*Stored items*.
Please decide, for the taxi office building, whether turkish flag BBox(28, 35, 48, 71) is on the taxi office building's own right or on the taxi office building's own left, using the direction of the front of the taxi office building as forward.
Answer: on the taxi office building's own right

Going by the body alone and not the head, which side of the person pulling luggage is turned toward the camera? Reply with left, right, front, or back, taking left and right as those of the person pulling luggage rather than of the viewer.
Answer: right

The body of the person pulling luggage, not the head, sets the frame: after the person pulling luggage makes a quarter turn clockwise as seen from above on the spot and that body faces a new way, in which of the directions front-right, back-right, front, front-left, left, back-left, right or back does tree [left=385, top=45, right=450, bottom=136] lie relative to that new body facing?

*EXERCISE OBJECTIVE*.
Reproduce verbatim every line of the material from the line containing "Going by the" through the end of the material.

*TASK SOLUTION*.
Going by the body alone and not the head, which side of the person pulling luggage is turned toward the camera? Reply with left, right, front, or back, taking left and right as those of the person pulling luggage rather than of the viewer.
Answer: right

The body of the person pulling luggage, not the head, sets the frame: after the person pulling luggage makes a quarter turn clockwise as seen from above on the spot and that body faces a new way, in which of the directions front-right, back-right, front, front-left, left, back-left, right or back does tree [left=385, top=45, right=450, bottom=136] lie relative to that new body facing?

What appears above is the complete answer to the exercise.